Ne yazık ki ülkemizde ağırlıklı olarak dolaylı vergilendirme uygulanmakta, kaynağından kolay tahsilat sağlandığı için ücretlilerden alınan gelir vergisi, toplam vergi gelirleri içinde yüksek bir paya sahip olmaktadır. Çalışanlar kısa sürede en alt vergi oranı olan %15’lik limiti aşmakta ve büyük oranda %20-%27 oranında gelir vergisi ödemektedir. Hal böyle olunca ödedikleri vergi miktarı yükseldiği için yıl ortasında çalışanların geliri düşmekte ve büyük bir mağduriyet ortaya çıkmaktadır.
Türkiye Kamu-Sen olarak yıllardır bu sorunun giderilmesi için çeşitli çözüm yolları öneriyoruz. Bugüne kadar çalışanların gelir vergisi mağduriyetine yönelik herhangi bir adım atılmaması düşündürücüdür. Bu durum ülkemizde toplam gelir vergisi tahsilatının yaklaşık %50’sinin GSYİH’nın yalnızca %7’sini alabilen çalışan kesim tarafından ödenmesi sonucunu doğurmaktadır. Vergi politikalarındaki bu adaletsizlik nedeniyle, zaten düşük ücret alan ve büyük ölçüde ülkenin en fakir kesimini oluşturan kamu görevlileri, KİT çalışanları, işçiler ve asgari ücretliler kısa sürede bir üst vergi dilimine tabi olmakta, maaşları düşmekte ve temmuz ayında aldıkları maaş zammının büyük bölümü, artan gelir vergisi ödemesine gitmektedir. Bu yıl da yeniden değerleme oranı %23,73 olarak belirlenmesine rağmen gelir vergisi dilimleri, yeniden değerleme oranının bile altında artırılmıştır. Bu da vergi diliminde yaşanan olumsuzlukların süreceği, çalışan üzerindeki vergi yükünün biraz daha artacağı anlamına gelmektedir.
Zaten artan enflasyon karşısında hedef enflasyonun bile altında maaş zammı alacak olan kamu görevlileri, 2019 yılında bir darbe de gelir vergisi nedeniyle yiyecektir. Bu nedenle çalışanlarımız üzerindeki vergi yükünün hafifletilmesi zorunlu hale gelmiştir.
Yıllar içinde gelir vergisi dilimleri öylesine düşük oranlarda artırılmıştır ki, artık asgari ücretliler dahi bir üst vergi dilimine geçmektedir. Ancak Hazine ve Maliye Bakanlığı yayınladığı bir tebliğ ile asgari ücretlilerden alınacak gelir vergisi oranını %15’te sabit tutmuştur.

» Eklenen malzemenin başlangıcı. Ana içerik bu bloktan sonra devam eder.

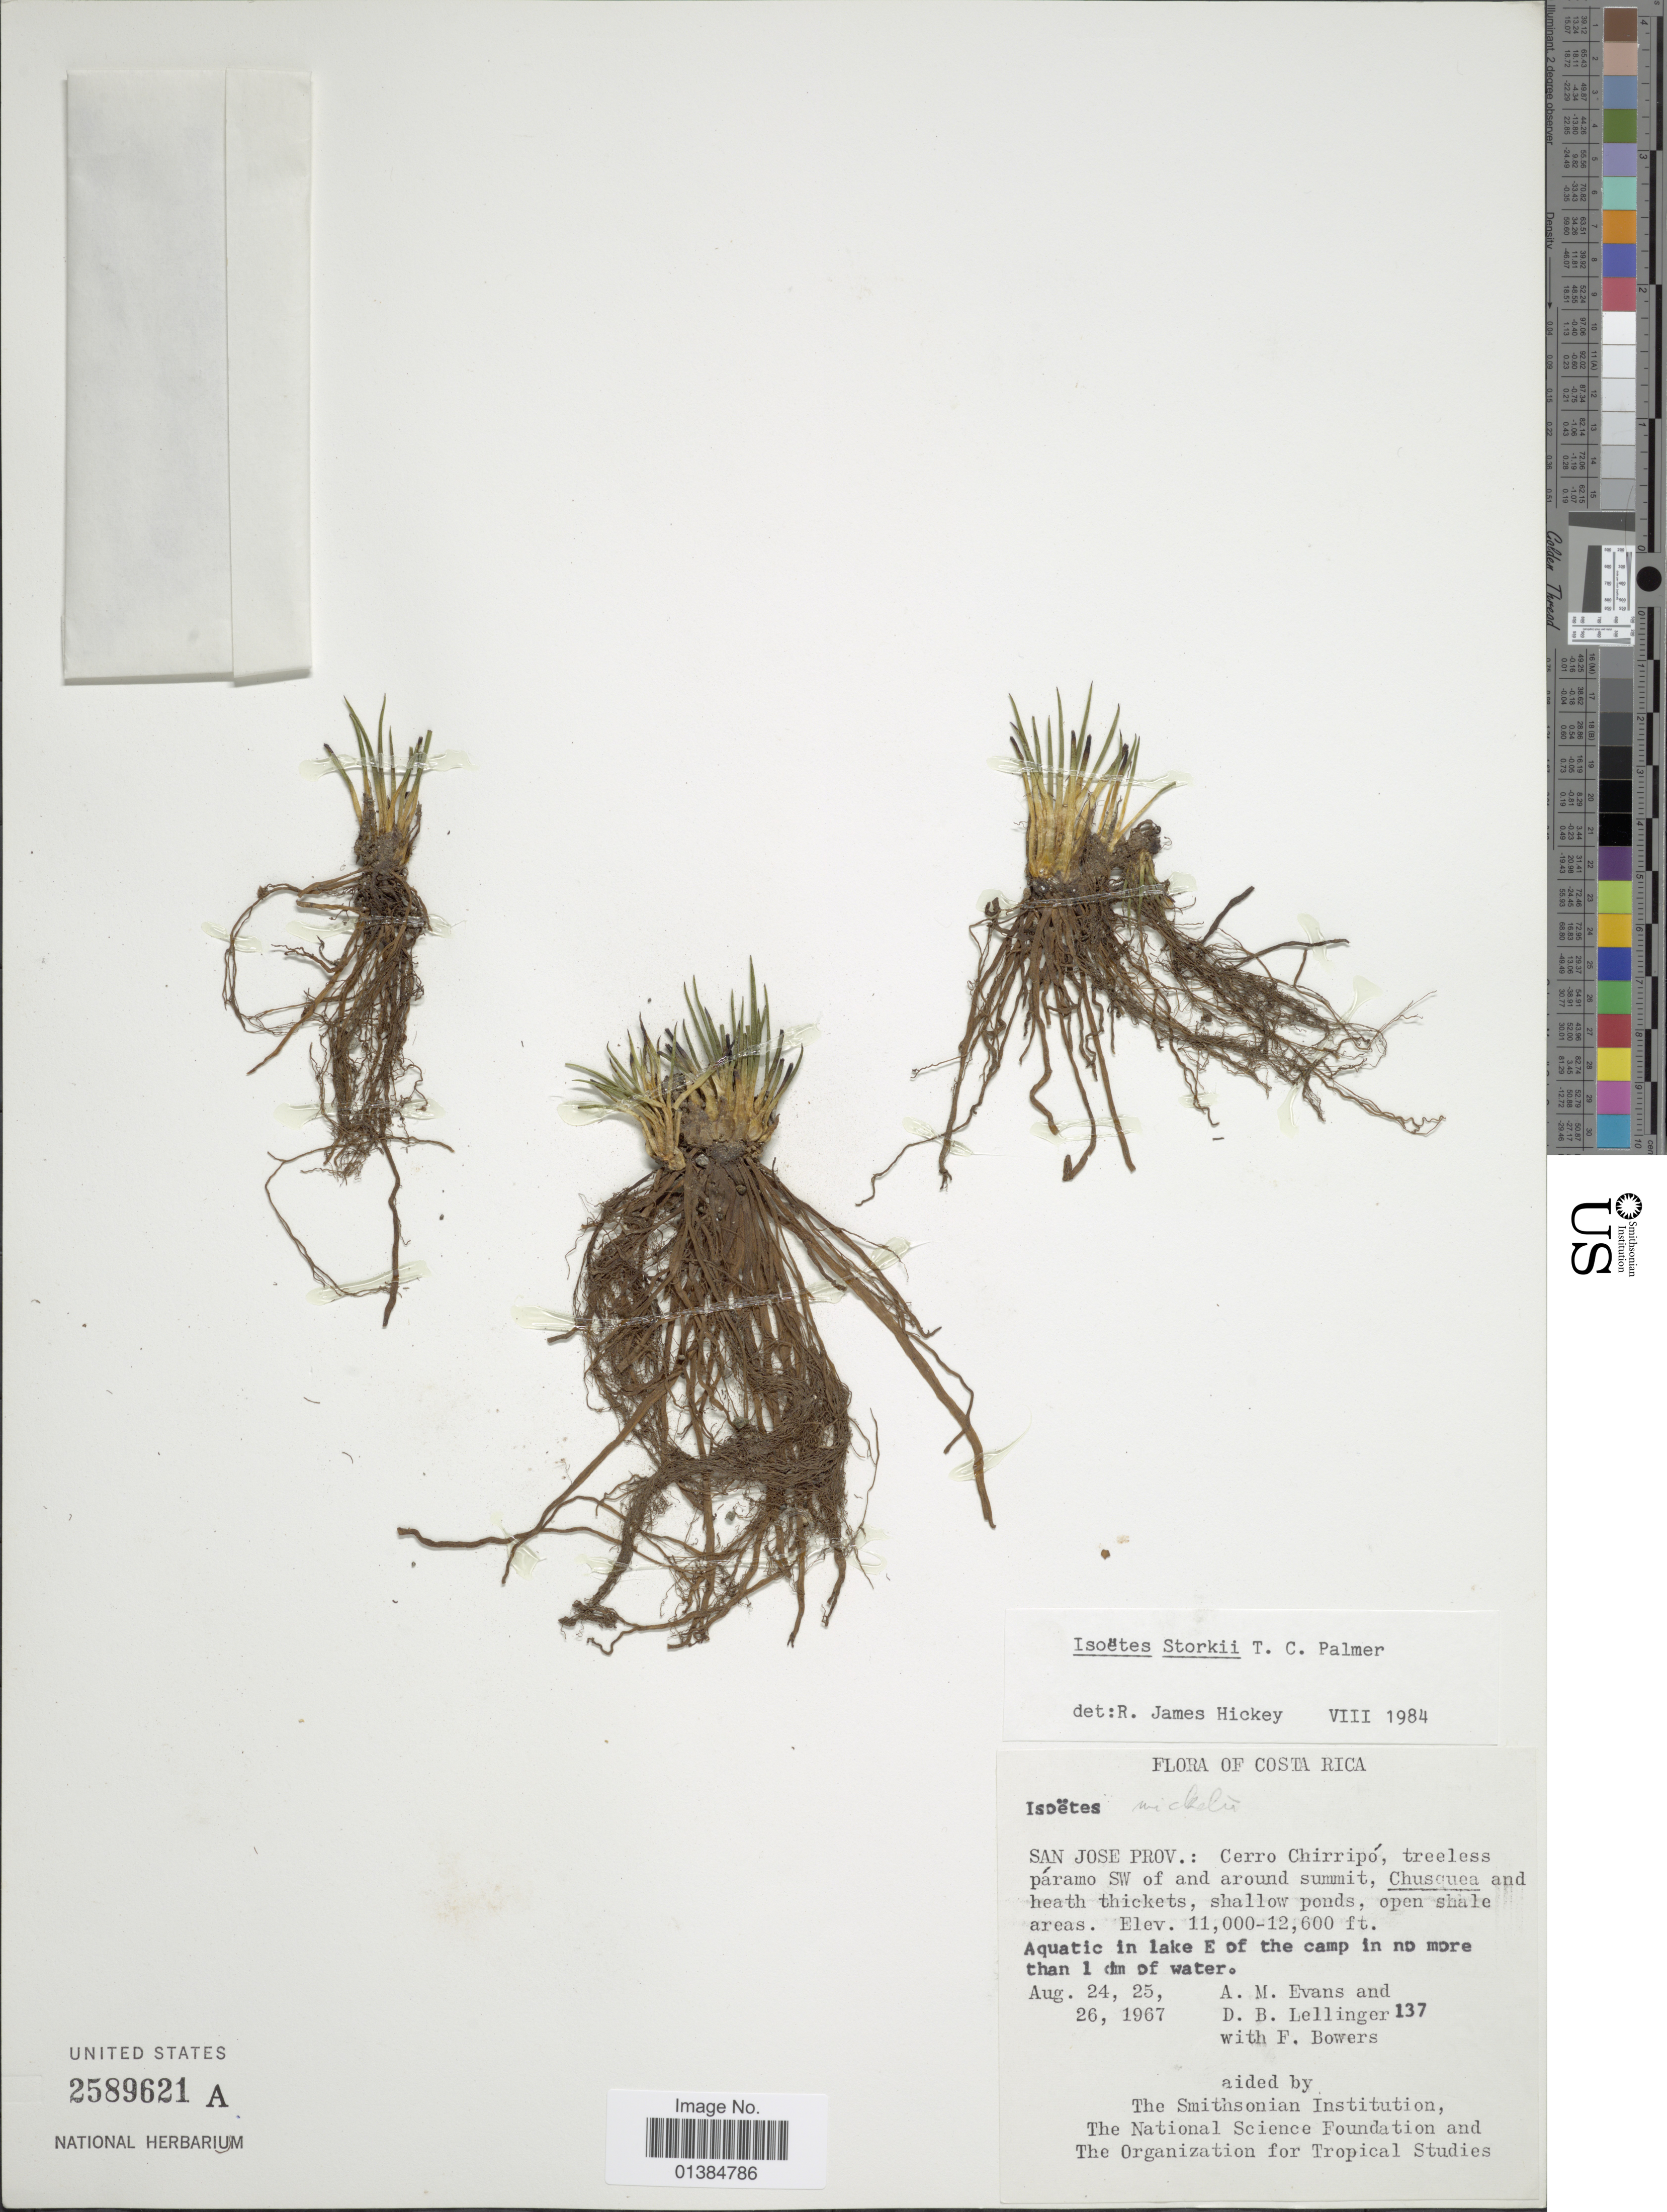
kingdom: Plantae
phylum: Tracheophyta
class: Lycopodiopsida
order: Isoetales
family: Isoetaceae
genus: Isoetes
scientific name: Isoetes storkii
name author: T.C. Palmer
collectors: A. M. Evans, D. B. Lellinger & F. Bowers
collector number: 137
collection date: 1967-08-24/1967-08-26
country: Costa Rica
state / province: San José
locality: Cerro Chirripó, treeless páramo SW of and around summit.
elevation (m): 3353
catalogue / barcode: US 2589621A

Vergi adaletsizliğinin giderilmesi için böyle bir uygulama, bütün çalışanlar için de hayata geçirilmeli ve bütün kamu görevlilerinin gelir vergisi oranı %15 olarak belirlenmelidir.
Adil bir gelir dağılımı sağlamak, sosyal devlet ilkesini benimsemiş olan ülkemiz için bir zorunluluktur. Bu nedenle gelir dağılımının daha adaletli bir şekilde gerçekleşmesinin ana unsuru olan vergi politikalarının çalışanlar lehine düzenlenmesini istemek her Türkiye Cumhuriyeti vatandaşının anayasal hakkıdır.
Türkiye Kamu-Sen olarak yıllardır çalışanların üzerinde ağır bir yük olan gelir vergisi sorununun bir an önce çözülmesini istiyor ve bu konunun ülkemizi idare edenlerin yükümlülüğünde olduğunu bir kez daha hatırlatıyoruz.”